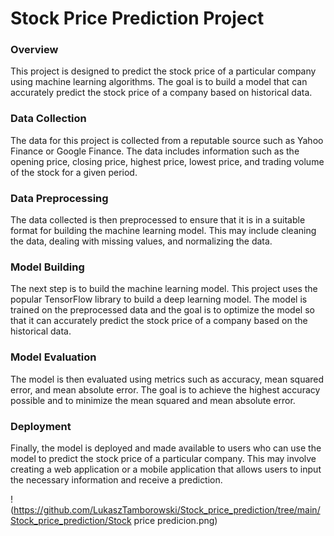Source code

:# Stock Price Prediction Project
### Overview
This project is designed to predict the stock price of a particular company using machine learning algorithms. The goal is to build a model that can accurately predict the stock price of a company based on historical data.

### Data Collection
The data for this project is collected from a reputable source such as Yahoo Finance or Google Finance. The data includes information such as the opening price, closing price, highest price, lowest price, and trading volume of the stock for a given period.

### Data Preprocessing
The data collected is then preprocessed to ensure that it is in a suitable format for building the machine learning model. This may include cleaning the data, dealing with missing values, and normalizing the data.

### Model Building
The next step is to build the machine learning model. This project uses the popular TensorFlow library to build a deep learning model. The model is trained on the preprocessed data and the goal is to optimize the model so that it can accurately predict the stock price of a company based on the historical data.

### Model Evaluation
The model is then evaluated using metrics such as accuracy, mean squared error, and mean absolute error. The goal is to achieve the highest accuracy possible and to minimize the mean squared and mean absolute error.

### Deployment
Finally, the model is deployed and made available to users who can use the model to predict the stock price of a particular company. This may involve creating a web application or a mobile application that allows users to input the necessary information and receive a prediction.

!(https://github.com/LukaszTamborowski/Stock_price_prediction/tree/main/Stock_price_prediction/Stock price predicion.png)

=-=-=-=-=

• **EXERCISE DETAILS**
Copy the entries above word for word, omitting the pictures.

• **RESULT**
Source code

:# Stock Price Prediction Project
### Overview
This project is designed to predict the stock price of a particular company using machine learning algorithms. The goal is to build a model that can accurately predict the stock price of a company based on historical data.

### Data Collection
The data for this project is collected from a reputable source such as Yahoo Finance or Google Finance. The data includes information such as the opening price, closing price, highest price, lowest price, and trading volume of the stock for a given period.

### Data Preprocessing
The data collected is then preprocessed to ensure that it is in a suitable format for building the machine learning model. This may include cleaning the data, dealing with missing values, and normalizing the data.

### Model Building
The next step is to build the machine learning model. This project uses the popular TensorFlow library to build a deep learning model. The model is trained on the preprocessed data and the goal is to optimize the model so that it can accurately predict the stock price of a company based on the historical data.

### Model Evaluation
The model is then evaluated using metrics such as accuracy, mean squared error, and mean absolute error. The goal is to achieve the highest accuracy possible and to minimize the mean squared and mean absolute error.

### Deployment
Finally, the model is deployed and made available to users who can use the model to predict the stock price of a particular company. This may involve creating a web application or a mobile application that allows users to input the necessary information and receive a prediction.

!(https://github.com/LukaszTamborowski/Stock_price_prediction/tree/main/Stock_price_prediction/Stock price predicion.png)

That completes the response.